Only two options seem logically available in our attempted denial. We might, first of a
ll, continue to espouse biblical literalism and insist that the earth is but a few thousand years old, with humans created by God just a few days after the inception of planetary time. But such mythology is not an option for thinking people, who must respect the basic factuality of both time’s immensity and evolution’s veracity. We have therefore fallen back upon a second mode of special pleading—Darwin among the spin doctors. How can we tell the story of evolution with a slant that can validate traditional human arrogance?

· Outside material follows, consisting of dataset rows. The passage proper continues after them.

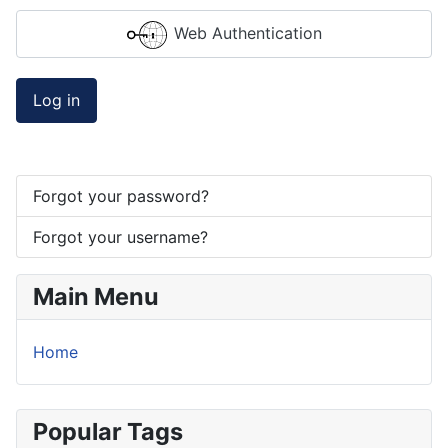
Web Authentication
Log in
Forgot your password?
Forgot your username?
Main Menu
Home
Popular Tags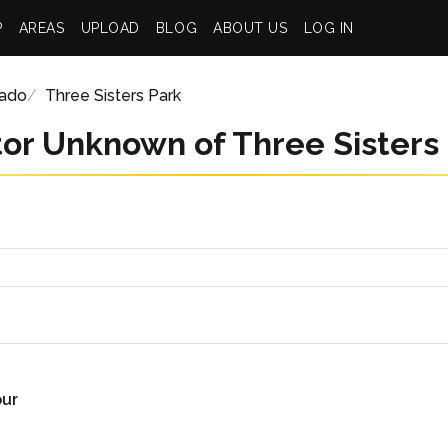
P
AREAS
UPLOAD
BLOG
ABOUT US
LOG IN
rado
Three Sisters Park
or Unknown of Three Sisters
our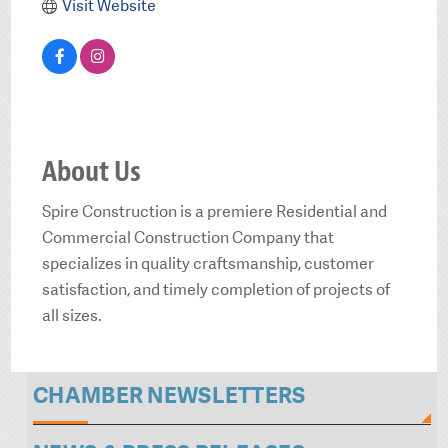
Visit Website
About Us
Spire Construction is a premiere Residential and
Commercial Construction Company that
specializes in quality craftsmanship, customer
satisfaction, and timely completion of projects of
all sizes.
CHAMBER NEWSLETTERS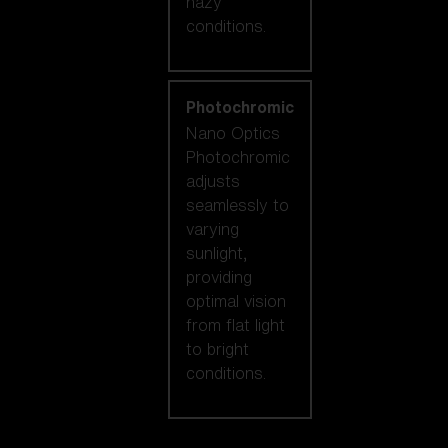
hazy
conditions.
Photochromic
Nano Optics
Photochromic
adjusts
seamlessly to
varying
sunlight,
providing
optimal vision
from flat light
to bright
conditions.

If we wish both to admit the restriction of human time to the last micromoment of planetary time, and to continue our traditional support for our own cosmic importance, then we have to put a spin on the tale of evolution. I believe that such a spin would seem ridiculous prima facie to the metaphorical creature so often invoked in literary works to symbolize utter objectivity—the dispassionate and intelligent visitor from Mars who arrives to observe our planet for the first time, and comes freighted with no a priori expectations about earthly life. Yet we have been caught in this particular spin so long and so deeply that we do not grasp the patent absurdity of our traditional argument.

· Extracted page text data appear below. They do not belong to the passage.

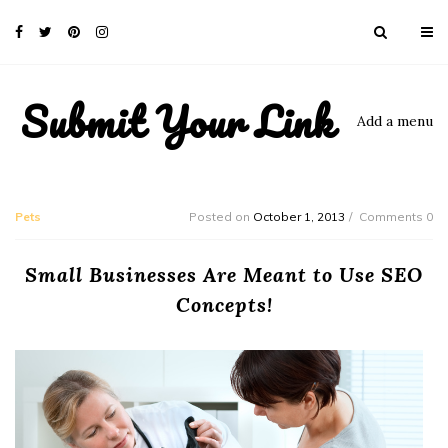
Submit Your Link
Add a menu
Pets
Posted on
October 1, 2013
Comments 0
Small Businesses Are Meant to Use SEO
Concepts!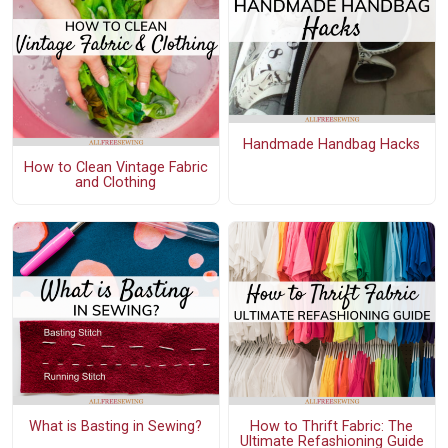
Handmade Handbag Hacks
How to Clean Vintage Fabric
and Clothing
What is Basting in Sewing?
How to Thrift Fabric: The
Ultimate Refashioning Guide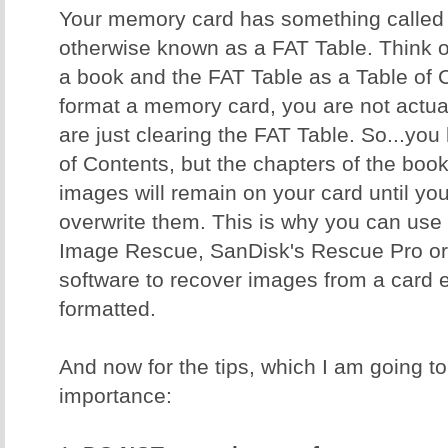
Your memory card has something called a
otherwise known as a FAT Table. Think 
a book and the FAT Table as a Table of
format a memory card, you are not actual
are just clearing the FAT Table. So...yo
of Contents, but the chapters of the book 
images will remain on your card until y
overwrite them. This is why you can use 
Image Rescue, SanDisk's Rescue Pro or 
software to recover images from a card ev
formatted.
And now for the tips, which I am going to 
importance:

This positive spin rests upon the fallacy that evolution embodies a fundamental trend or thrust leading to a primary and defining result, one feature that stands out above all else as an epitome of life’s history. That crucial feature, of course, is progress—operationally defined in many different ways1 as a tendency for life to increase in anatomical complexity, or neurological elaboration, or size and flexibility of behavioral repertoire, or any criterion obviously concocted (if we would only be honest and introspective enough about our motives) to place Homo sapiens atop a supposed heap.

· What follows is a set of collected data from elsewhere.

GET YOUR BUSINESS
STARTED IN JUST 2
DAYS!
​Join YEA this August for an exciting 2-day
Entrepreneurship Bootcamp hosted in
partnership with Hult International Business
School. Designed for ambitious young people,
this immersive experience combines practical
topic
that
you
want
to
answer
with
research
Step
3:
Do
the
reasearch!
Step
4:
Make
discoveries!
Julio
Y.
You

We might canvass a range of historians, psychologists, theologians, and sociologists for their own distinctive views on why we feel such a need to validate our existence as a predictable cosmic preference. I can speak only from my own perspective as a paleontologist in the light of the fourth Freudian revolution: We are driven to view evolution’s thrust as predictable and progressive in order to place a positive spin upon geology’s most frightening fact—the restriction of human existence to the last sliver of earthly time. With such a spin, our limited time no longer threatens our universal importance. We may have occupied only the most recent moment as Homo sapiens, but if several billion preceding years displayed an overarching trend that sensibly culminated in our mental evolution, then our eventual origin has been implicit from the beginning of time. In one important sense, we have been around from the start. In principio erat verbum.